Sounds great, doesn’t it? But it’s not easy. The reason many of us only glimpse this parallel universe, rather than live in it, is because everything around us operates on opposite rules. It’s so much easier to hunker down and live with blinders on, moving faster and faster, numb to the hunger we feel, the hole that burns in our heart. We’re interested in spirituality; we’re interested in Jesus; we’re interested in the gospel; as long as none of these has too much “bite.” They’re easier to wear as accessories, rather than as the substance, the essence of our lives. That’s why it often takes a crisis to help us fall into this parallel universe, and to discover, if we truly want to live, how much we need to stay there.

C. S. Lewis once said “We are half hearted creatures, fooling about with drink and sex and ambition, when infinite joy is offered us; we’re like an ignorant child who wants to go on making mud pies in a slum because he cannot imagine what is meant by the offer of a holiday at the sea. We are far too easily pleased.”2

But the Good News in today’s gospel is that Jesus never asks us to live in this parallel universe alone. He invites us into a community where we help each other discover a new depth of joy; where we learn to “go with the flow,” to be blown about wherever the Spirit invites us; where when we fall down, as we all do, someone’s there to help pick us up; where we get to be re-born not just once, but every day; a community that understands this is the whole point of the gospel – to access the new life bubbling up from within that Jesus offers. “For God so loved the world that he gave his only Son, so that everyone who believes in him may not perish, but may have eternal life.

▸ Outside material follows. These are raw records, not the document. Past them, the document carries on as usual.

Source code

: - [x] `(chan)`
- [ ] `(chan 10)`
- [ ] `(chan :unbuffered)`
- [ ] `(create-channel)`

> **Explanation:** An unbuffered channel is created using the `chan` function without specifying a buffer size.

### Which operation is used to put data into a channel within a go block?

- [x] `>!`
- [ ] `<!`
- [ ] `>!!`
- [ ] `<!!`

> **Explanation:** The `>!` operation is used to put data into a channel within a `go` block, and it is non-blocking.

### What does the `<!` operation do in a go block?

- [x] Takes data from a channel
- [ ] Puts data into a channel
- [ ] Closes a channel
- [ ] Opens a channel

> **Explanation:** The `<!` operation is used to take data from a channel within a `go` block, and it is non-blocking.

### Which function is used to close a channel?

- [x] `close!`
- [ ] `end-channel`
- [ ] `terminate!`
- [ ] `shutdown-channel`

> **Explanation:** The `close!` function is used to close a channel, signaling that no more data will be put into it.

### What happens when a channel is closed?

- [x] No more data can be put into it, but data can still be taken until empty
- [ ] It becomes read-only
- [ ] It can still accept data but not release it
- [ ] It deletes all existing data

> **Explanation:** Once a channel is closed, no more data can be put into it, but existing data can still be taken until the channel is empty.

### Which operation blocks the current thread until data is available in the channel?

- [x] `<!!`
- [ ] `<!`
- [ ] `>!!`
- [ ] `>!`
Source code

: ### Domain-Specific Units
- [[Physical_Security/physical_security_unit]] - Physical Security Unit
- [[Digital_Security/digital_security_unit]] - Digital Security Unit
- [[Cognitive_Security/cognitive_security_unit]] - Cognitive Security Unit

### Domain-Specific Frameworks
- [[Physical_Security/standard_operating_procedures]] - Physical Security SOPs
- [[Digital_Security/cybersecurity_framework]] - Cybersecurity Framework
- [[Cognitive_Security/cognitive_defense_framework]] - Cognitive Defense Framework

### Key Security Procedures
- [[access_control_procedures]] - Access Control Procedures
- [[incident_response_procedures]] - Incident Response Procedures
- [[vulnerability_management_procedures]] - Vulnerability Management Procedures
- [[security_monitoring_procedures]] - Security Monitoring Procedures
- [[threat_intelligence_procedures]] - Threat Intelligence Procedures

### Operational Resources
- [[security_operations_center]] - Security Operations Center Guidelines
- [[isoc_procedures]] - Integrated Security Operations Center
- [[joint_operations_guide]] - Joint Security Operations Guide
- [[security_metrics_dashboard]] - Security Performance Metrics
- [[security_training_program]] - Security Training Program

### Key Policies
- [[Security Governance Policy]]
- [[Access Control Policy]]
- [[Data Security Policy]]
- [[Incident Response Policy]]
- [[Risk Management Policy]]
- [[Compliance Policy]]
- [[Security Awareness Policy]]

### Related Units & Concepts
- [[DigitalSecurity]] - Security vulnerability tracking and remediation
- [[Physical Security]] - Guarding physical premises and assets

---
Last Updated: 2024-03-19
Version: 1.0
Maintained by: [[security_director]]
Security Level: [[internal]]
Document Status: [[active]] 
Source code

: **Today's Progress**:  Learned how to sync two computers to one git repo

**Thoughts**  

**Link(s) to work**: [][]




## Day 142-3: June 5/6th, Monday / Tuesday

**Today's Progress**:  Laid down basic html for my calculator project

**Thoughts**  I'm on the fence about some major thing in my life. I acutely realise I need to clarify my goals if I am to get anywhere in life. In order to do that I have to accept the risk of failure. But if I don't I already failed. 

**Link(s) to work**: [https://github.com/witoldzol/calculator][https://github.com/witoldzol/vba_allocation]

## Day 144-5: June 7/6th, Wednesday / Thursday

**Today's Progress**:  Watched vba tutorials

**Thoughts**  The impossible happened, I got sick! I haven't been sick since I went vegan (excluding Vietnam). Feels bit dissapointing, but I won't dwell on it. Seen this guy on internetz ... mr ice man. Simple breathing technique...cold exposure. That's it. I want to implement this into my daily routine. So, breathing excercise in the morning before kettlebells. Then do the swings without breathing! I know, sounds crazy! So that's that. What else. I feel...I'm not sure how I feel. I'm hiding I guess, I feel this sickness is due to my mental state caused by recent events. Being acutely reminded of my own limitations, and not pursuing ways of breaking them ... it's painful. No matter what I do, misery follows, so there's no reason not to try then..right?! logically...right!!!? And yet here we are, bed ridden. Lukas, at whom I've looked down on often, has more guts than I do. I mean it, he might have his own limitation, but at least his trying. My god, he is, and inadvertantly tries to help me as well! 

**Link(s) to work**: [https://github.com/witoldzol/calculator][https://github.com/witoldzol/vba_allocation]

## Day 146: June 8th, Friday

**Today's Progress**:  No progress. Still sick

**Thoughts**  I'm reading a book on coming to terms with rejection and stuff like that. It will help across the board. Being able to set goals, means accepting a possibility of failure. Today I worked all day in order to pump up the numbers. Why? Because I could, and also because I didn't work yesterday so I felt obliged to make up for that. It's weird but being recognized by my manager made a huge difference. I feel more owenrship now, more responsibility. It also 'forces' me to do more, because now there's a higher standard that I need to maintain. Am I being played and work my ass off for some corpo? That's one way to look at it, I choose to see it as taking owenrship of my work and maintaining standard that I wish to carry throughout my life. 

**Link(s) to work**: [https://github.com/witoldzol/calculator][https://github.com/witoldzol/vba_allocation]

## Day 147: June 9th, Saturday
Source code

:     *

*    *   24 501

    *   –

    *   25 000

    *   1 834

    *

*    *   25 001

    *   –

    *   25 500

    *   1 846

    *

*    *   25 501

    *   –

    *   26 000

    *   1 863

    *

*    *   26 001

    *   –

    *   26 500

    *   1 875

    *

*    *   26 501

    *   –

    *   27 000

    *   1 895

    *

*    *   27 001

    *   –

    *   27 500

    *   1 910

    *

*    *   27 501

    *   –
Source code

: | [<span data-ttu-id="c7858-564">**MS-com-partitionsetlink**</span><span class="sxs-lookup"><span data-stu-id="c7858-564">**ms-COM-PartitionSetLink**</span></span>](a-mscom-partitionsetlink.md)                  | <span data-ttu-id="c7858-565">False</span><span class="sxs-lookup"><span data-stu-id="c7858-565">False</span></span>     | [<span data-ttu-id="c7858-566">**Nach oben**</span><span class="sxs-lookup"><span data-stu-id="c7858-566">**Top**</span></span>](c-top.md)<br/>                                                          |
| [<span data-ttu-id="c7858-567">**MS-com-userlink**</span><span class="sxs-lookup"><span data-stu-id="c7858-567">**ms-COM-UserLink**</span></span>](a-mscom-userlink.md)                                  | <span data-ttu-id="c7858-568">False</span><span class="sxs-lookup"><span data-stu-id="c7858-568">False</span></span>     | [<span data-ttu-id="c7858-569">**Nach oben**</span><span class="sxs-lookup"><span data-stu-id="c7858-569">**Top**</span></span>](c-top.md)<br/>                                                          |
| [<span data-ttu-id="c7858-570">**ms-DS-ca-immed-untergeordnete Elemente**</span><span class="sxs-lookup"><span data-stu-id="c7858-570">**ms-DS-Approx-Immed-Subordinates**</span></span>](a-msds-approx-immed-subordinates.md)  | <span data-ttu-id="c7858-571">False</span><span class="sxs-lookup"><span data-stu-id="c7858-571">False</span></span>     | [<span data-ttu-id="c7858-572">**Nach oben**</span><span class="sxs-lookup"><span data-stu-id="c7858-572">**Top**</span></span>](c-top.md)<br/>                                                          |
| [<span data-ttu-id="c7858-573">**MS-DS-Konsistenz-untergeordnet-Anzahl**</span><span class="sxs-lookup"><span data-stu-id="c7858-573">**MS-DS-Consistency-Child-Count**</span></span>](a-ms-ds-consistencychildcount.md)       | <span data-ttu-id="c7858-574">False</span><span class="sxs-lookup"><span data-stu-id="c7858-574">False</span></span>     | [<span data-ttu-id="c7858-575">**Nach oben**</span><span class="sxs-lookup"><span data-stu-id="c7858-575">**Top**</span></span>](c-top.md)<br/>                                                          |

So in this season of Pentecost, go for the gusto! Go for the big thing, not just the easy thing. Choose to be re-born into eternal life. And if anyone criticizes you or makes fun of you for behaving so strangely, don’t apologize. Just say, “I’m living in a parallel universe. Do you want to join me?”

1Countryman, L. W. (1999). Living on the Border of the Holy: Renewing the Priesthood of All. Harrisburg, PA: Morehouse Publishing.
2C. S. Lewis (1965). The Weight of Glory and Other Addresses. New York: Eerdmans Press, pp. 1-2.